Click to view larger, use your keyboard to scroll through the photos.

The last unmentioned challenge this sandwich posed was one of compression. There came a point when it was on my countertop under a 3 foot stack of books and I was pressed (no pun intended) to stabilize the tower. I asked myself the eloquent question: "What else weighs things?" The final solution was the bookshelf, and it ended up providing a two-fold benefit. The shelf itself added a significant amount of even weight on the sandwich while simultaneously allowing for the safe addition of almost twice as many books without balance becoming an issue. To keep the shelf itself from toppling, we tried securing it with the remaining twine, but it was shredding everywhere that we pulled it taut. A questionable link of belts made for a comical yet functional finish.

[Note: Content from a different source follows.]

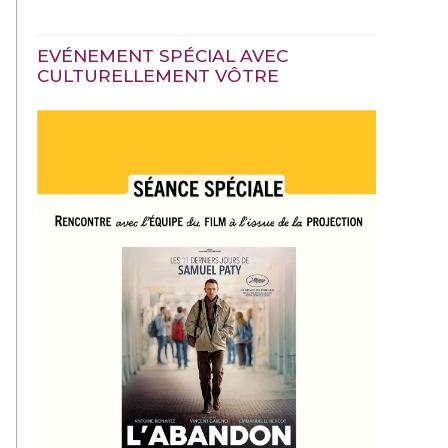
EVÉNEMENT SPÉCIAL AVEC
CULTURELLEMENT VÔTRE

Would I make this sandwich again? For sure. In hindsight it definitely needed some garlic in the mushroom-shallot mixture, as well as about twice as much Dijon. Additionally, we probably could have benefited from a little steak trimming, as the gristle proved difficult to gnaw off without compromising the integrity of the structure. The sandwich may have been on the expensive end (about $11 per wedge), but it was so dense that three people enjoyed as many meals off of it. I tip my hat gratefully to E for a fruitful kitchen partnership, Itaewon for having my back when it comes to food, The Guardian for the superb recipe, and of course none other than John Montagu himself for creating a vein of culinary history that I am proud to reenact.